> **Work required**:
Reproduce all of the data below verbatim, omitting the pictures.
### Excerpted data ###
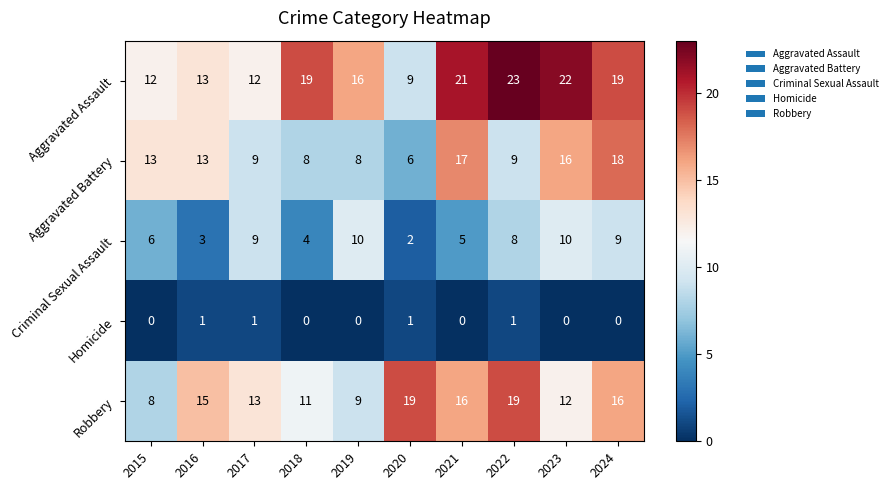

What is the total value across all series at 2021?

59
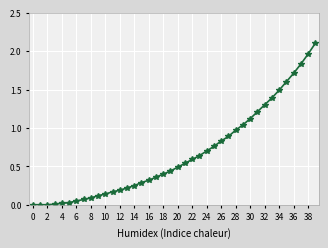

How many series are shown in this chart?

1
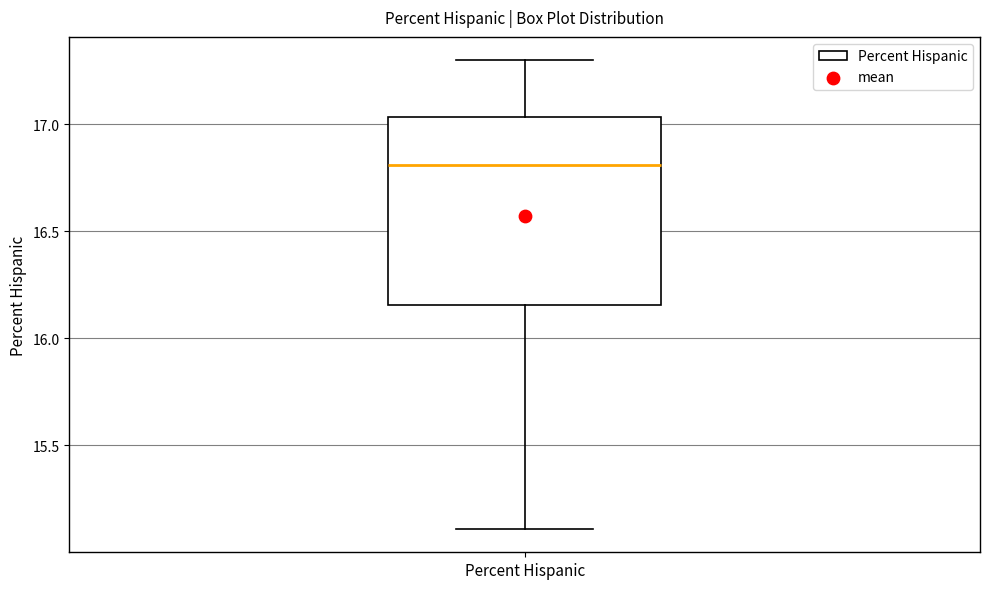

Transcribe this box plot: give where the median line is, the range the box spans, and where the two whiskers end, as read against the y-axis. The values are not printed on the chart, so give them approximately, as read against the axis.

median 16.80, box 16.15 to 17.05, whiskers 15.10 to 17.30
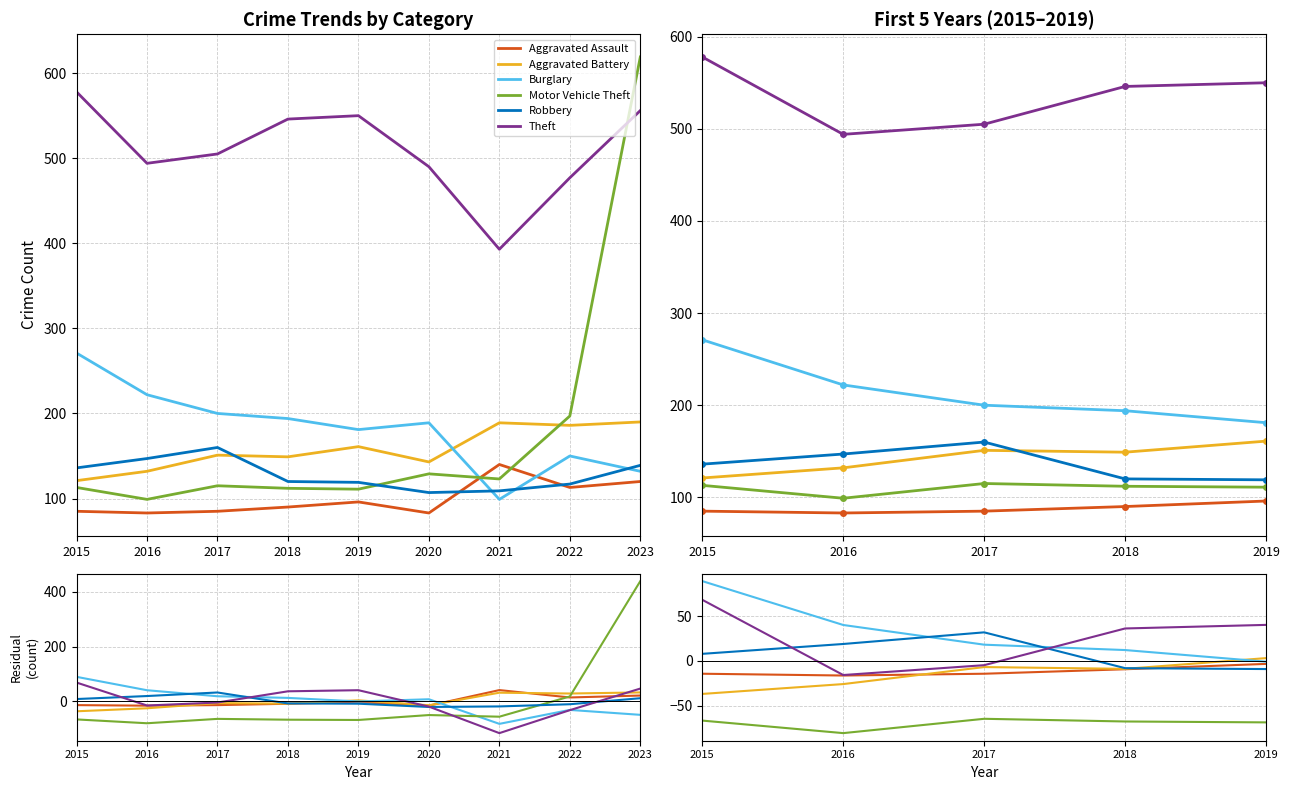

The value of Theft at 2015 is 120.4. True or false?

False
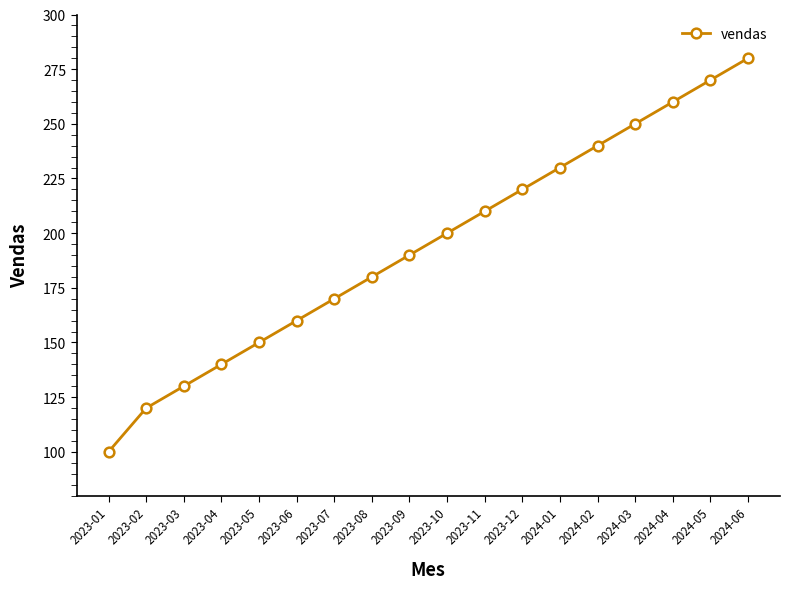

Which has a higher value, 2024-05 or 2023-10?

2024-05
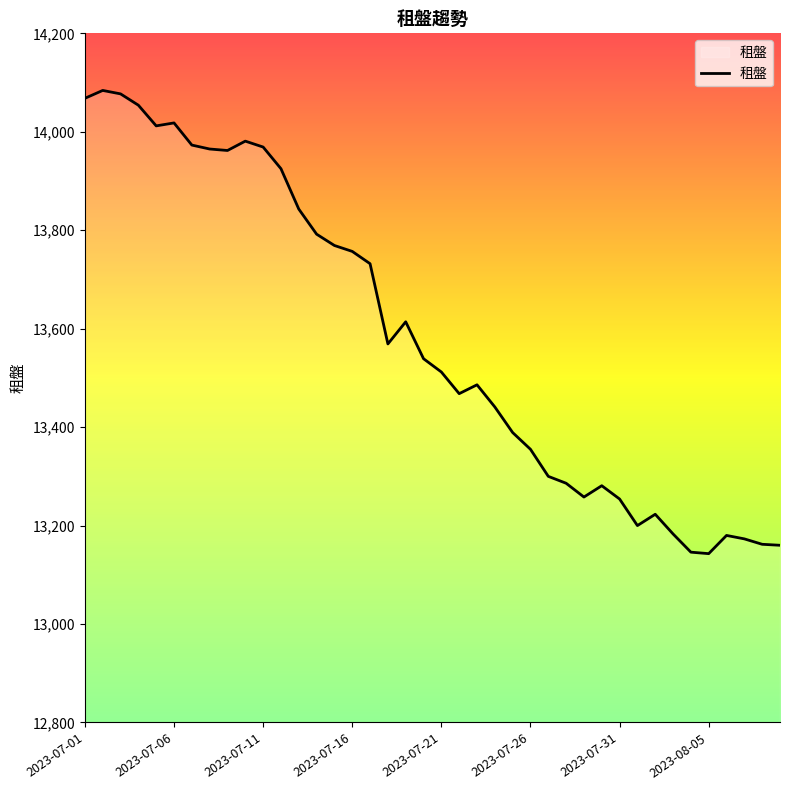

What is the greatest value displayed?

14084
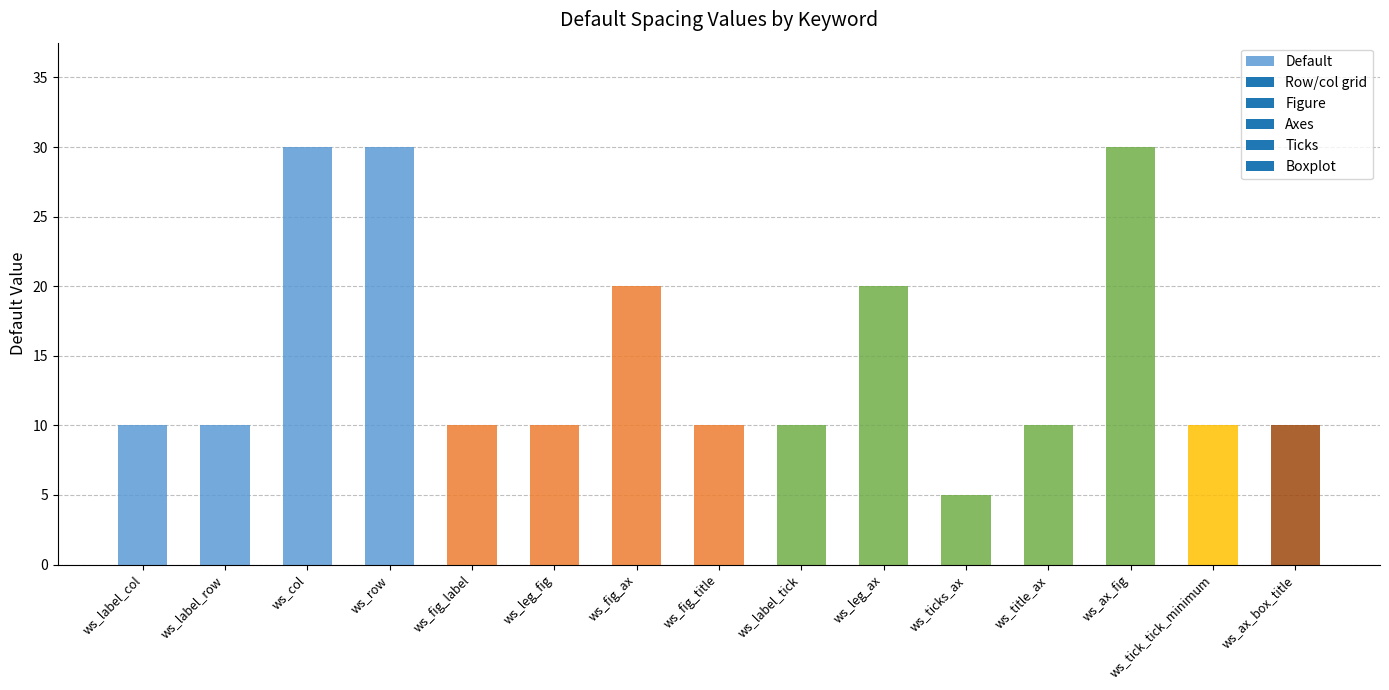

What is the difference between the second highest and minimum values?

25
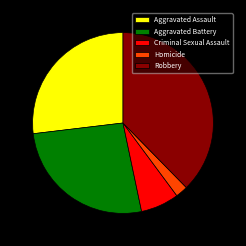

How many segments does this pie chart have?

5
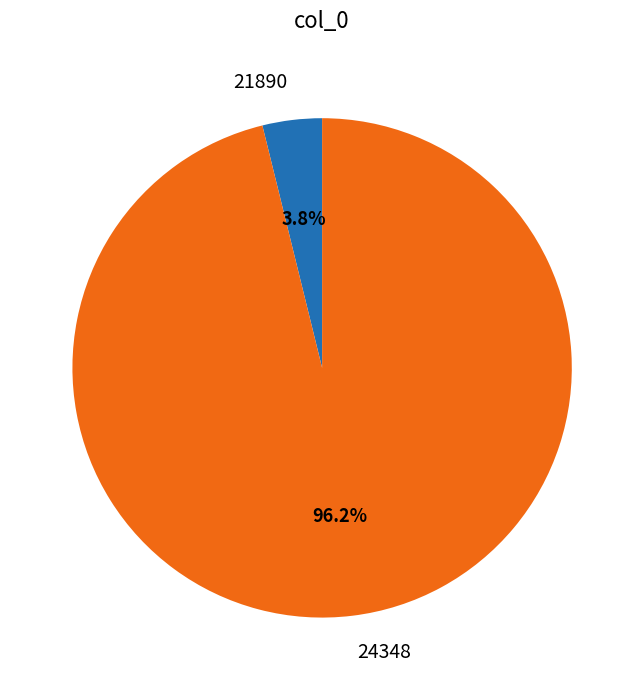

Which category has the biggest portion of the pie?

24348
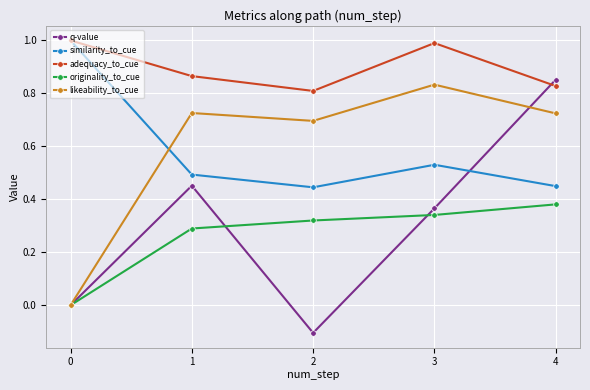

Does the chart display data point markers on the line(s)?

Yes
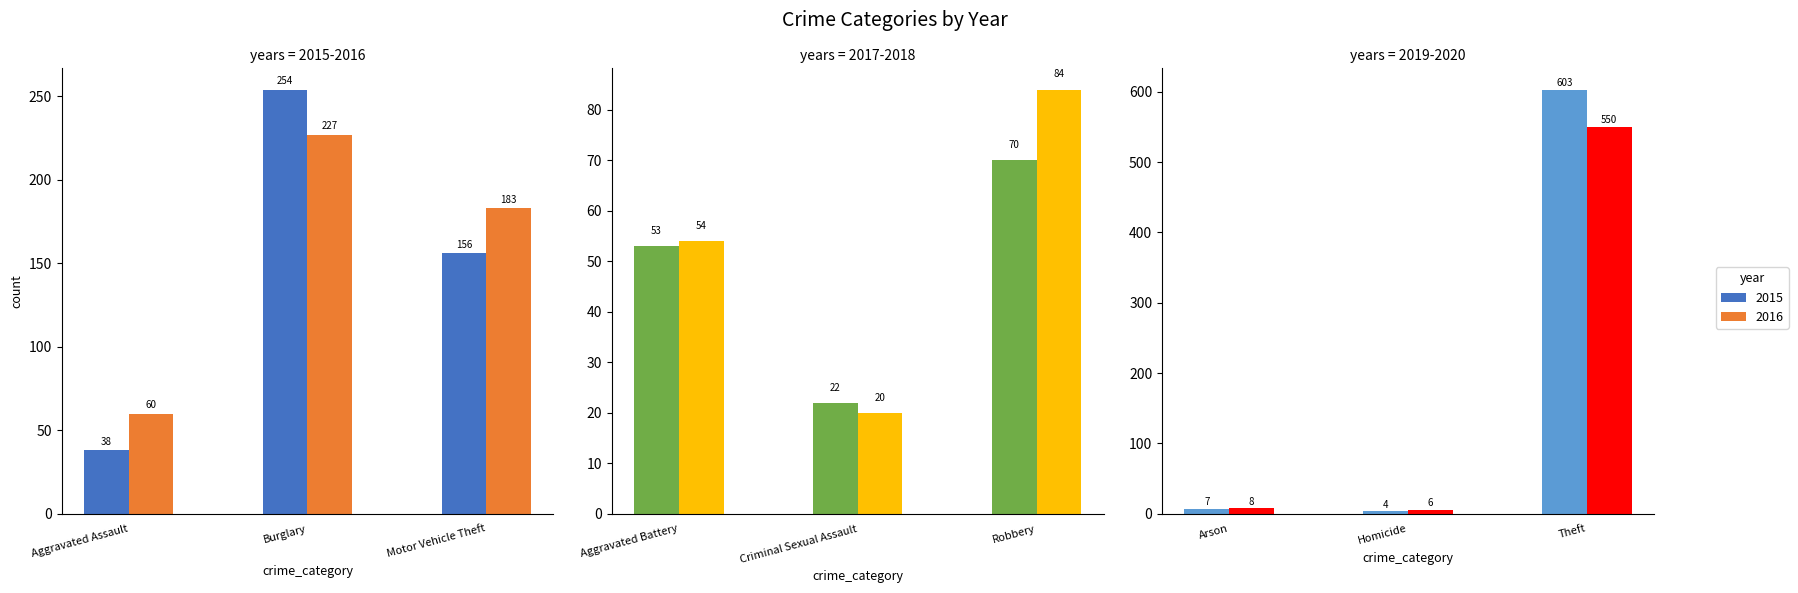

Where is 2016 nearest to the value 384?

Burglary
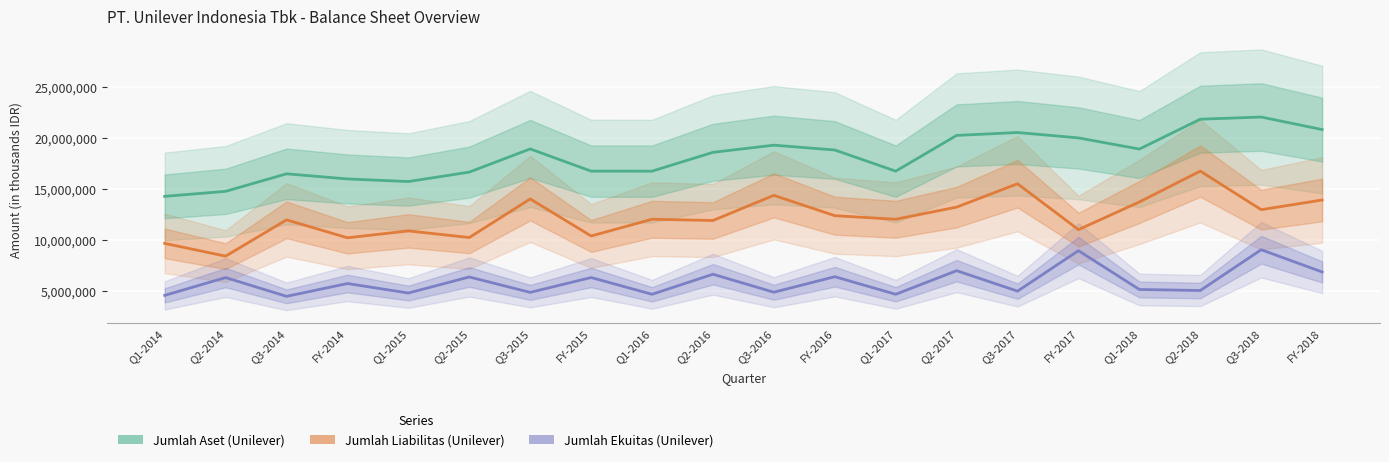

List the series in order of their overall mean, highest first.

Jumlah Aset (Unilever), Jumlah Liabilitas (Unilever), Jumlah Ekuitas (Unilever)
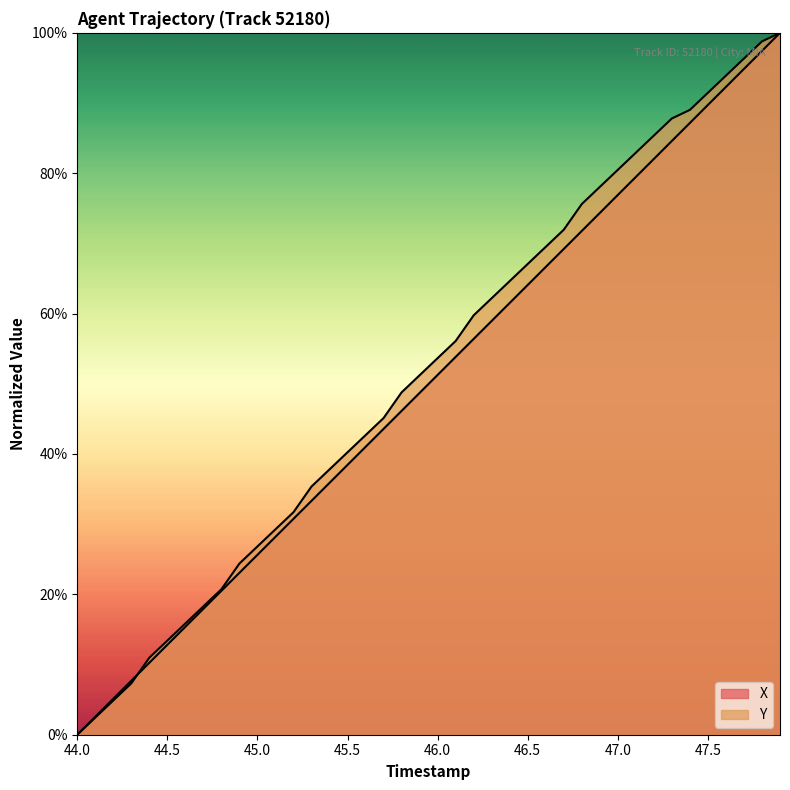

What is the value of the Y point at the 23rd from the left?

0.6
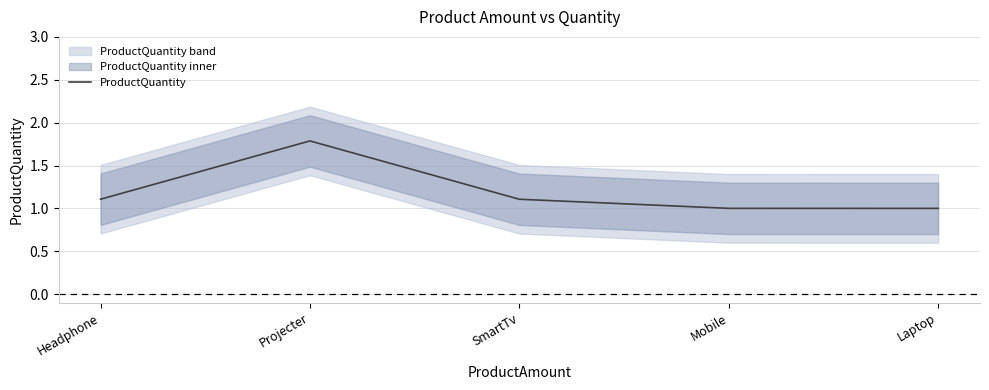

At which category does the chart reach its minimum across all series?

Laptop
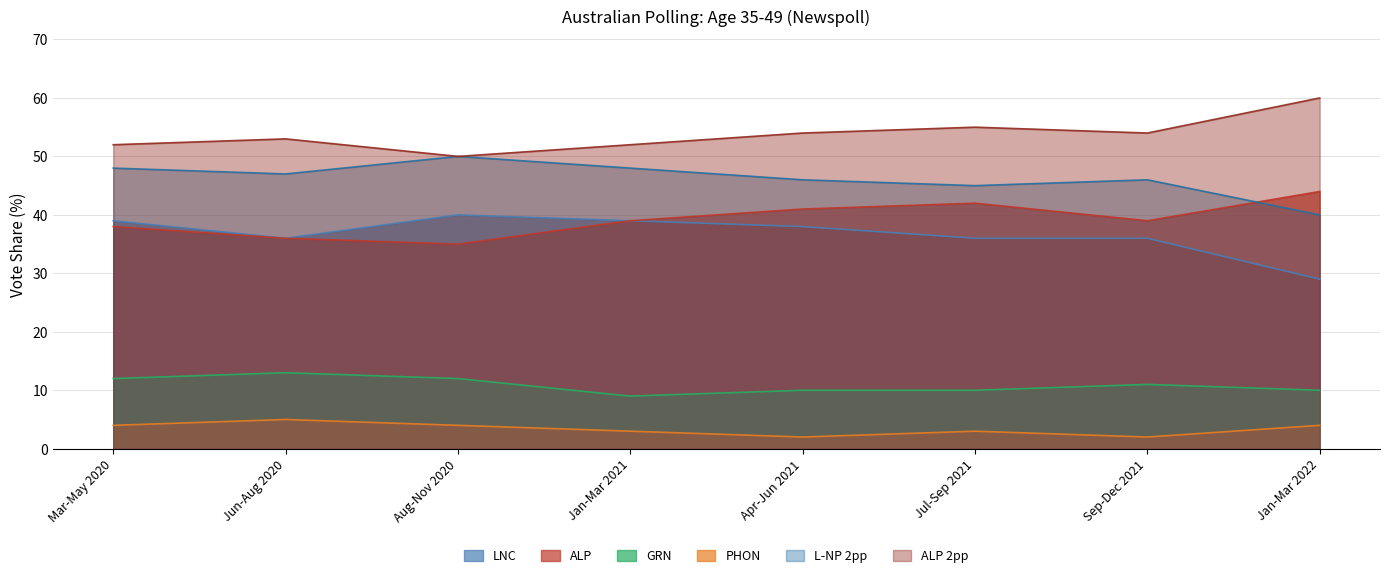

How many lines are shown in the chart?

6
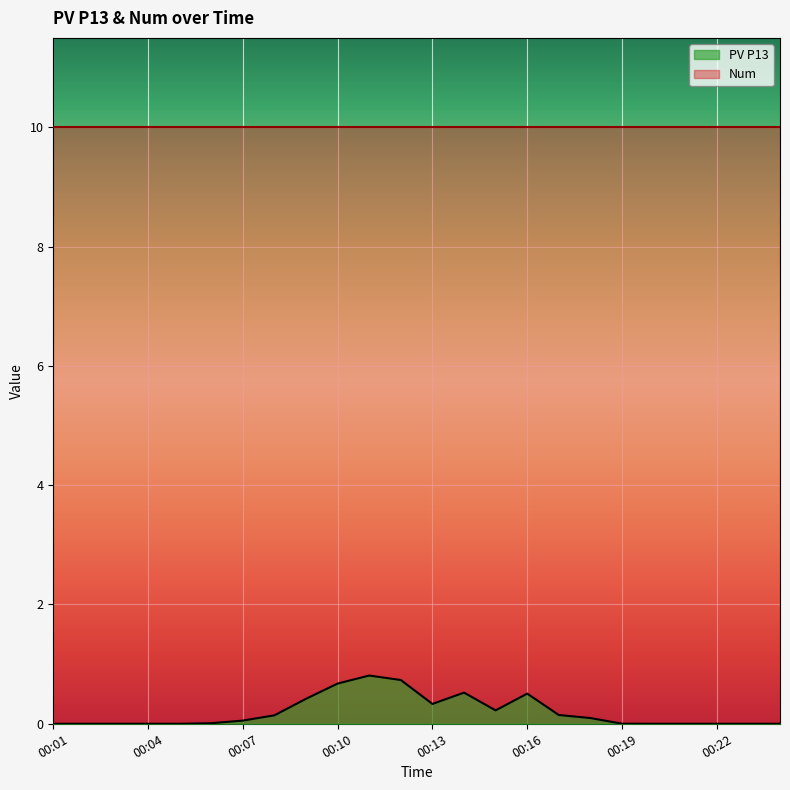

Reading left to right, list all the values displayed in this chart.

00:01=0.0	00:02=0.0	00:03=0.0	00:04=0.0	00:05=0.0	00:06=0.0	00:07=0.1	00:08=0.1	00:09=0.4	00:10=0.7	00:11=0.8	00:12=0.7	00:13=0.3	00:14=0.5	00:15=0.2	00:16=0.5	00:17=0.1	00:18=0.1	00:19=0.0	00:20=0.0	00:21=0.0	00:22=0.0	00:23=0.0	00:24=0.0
###
> **Task solution**:
What is the total value across all series at 2021?

59

How many series are shown in this chart?

1

Transcribe this box plot: give where the median line is, the range the box spans, and where the two whiskers end, as read against the y-axis. The values are not printed on the chart, so give them approximately, as read against the axis.

median 16.80, box 16.15 to 17.05, whiskers 15.10 to 17.30

The value of Theft at 2015 is 120.4. True or false?

False

Which has a higher value, 2024-05 or 2023-10?

2024-05

What is the greatest value displayed?

14084

What is the difference between the second highest and minimum values?

25

How many segments does this pie chart have?

5

Which category has the biggest portion of the pie?

24348

Does the chart display data point markers on the line(s)?

Yes

Where is 2016 nearest to the value 384?

Burglary

List the series in order of their overall mean, highest first.

Jumlah Aset (Unilever), Jumlah Liabilitas (Unilever), Jumlah Ekuitas (Unilever)

What is the value of the Y point at the 23rd from the left?

0.6

At which category does the chart reach its minimum across all series?

Laptop

How many lines are shown in the chart?

6

Reading left to right, list all the values displayed in this chart.

00:01=0.0	00:02=0.0	00:03=0.0	00:04=0.0	00:05=0.0	00:06=0.0	00:07=0.1	00:08=0.1	00:09=0.4	00:10=0.7	00:11=0.8	00:12=0.7	00:13=0.3	00:14=0.5	00:15=0.2	00:16=0.5	00:17=0.1	00:18=0.1	00:19=0.0	00:20=0.0	00:21=0.0	00:22=0.0	00:23=0.0	00:24=0.0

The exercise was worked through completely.